**TASK DETAILS**
Set down the part of the records that opens with the line containing "You can play" and closes with the line containing "# Thanks to", repeating those lines exactly and including both of them.

**SOURCE INFORMATION**

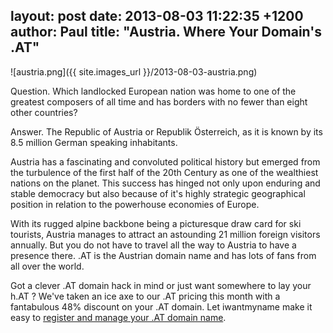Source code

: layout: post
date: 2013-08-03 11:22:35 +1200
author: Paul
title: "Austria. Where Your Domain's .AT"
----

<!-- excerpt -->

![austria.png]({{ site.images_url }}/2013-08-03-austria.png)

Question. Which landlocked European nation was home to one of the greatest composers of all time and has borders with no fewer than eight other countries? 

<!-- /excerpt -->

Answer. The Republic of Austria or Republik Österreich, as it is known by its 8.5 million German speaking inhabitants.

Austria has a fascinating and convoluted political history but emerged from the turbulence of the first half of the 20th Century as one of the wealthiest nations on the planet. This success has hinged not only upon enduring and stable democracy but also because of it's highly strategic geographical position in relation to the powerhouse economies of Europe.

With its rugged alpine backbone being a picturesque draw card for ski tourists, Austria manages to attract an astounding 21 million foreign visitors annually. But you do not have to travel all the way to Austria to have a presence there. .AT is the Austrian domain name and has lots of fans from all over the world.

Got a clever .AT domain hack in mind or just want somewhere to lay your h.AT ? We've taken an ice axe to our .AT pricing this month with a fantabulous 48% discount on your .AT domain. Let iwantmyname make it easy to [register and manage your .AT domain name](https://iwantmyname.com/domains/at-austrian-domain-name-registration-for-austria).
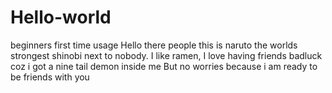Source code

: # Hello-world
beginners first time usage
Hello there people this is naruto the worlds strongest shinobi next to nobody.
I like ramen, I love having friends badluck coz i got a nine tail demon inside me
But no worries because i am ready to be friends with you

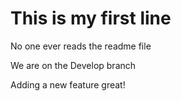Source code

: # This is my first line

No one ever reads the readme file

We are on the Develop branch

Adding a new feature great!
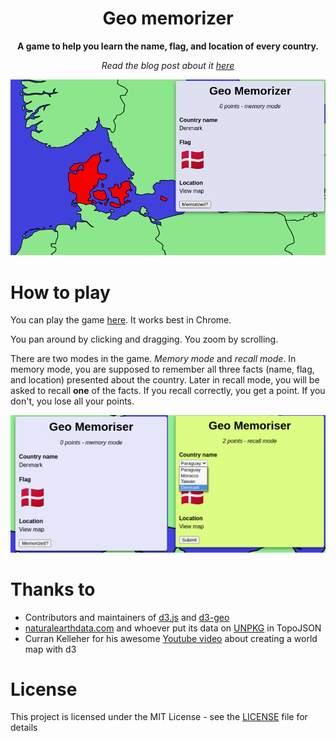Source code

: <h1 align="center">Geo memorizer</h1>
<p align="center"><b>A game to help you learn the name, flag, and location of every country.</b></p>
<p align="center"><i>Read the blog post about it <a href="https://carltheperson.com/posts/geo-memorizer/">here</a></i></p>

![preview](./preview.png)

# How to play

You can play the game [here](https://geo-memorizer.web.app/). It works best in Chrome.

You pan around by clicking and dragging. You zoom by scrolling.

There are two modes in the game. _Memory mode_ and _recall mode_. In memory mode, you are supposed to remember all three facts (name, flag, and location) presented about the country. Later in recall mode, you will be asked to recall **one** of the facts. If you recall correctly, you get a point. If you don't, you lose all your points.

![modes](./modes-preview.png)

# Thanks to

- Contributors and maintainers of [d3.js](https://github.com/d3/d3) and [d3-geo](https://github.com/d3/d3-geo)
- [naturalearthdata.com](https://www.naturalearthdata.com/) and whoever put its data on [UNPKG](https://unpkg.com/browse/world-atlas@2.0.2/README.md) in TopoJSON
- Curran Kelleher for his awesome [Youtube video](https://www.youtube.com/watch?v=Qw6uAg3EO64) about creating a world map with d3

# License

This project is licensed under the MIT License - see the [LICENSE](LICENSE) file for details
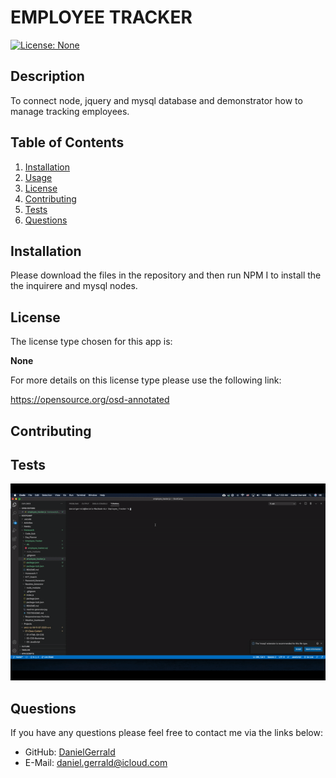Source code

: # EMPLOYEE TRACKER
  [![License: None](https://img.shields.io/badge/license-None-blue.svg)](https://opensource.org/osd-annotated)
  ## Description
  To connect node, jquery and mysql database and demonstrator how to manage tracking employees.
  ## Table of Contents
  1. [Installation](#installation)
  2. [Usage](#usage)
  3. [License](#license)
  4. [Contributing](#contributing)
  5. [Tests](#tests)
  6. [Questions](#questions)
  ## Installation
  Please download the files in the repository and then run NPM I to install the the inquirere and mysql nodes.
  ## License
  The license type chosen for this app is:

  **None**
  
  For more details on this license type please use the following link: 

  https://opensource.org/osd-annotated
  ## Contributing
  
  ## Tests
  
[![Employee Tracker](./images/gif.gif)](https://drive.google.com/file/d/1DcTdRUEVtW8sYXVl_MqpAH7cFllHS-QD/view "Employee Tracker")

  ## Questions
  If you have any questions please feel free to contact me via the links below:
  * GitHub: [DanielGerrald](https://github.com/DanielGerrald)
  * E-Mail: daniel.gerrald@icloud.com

**EXPECTED ANSWER**
You can play the game [here](https://geo-memorizer.web.app/). It works best in Chrome.

You pan around by clicking and dragging. You zoom by scrolling.

There are two modes in the game. _Memory mode_ and _recall mode_. In memory mode, you are supposed to remember all three facts (name, flag, and location) presented about the country. Later in recall mode, you will be asked to recall **one** of the facts. If you recall correctly, you get a point. If you don't, you lose all your points.

![modes](./modes-preview.png)

# Thanks to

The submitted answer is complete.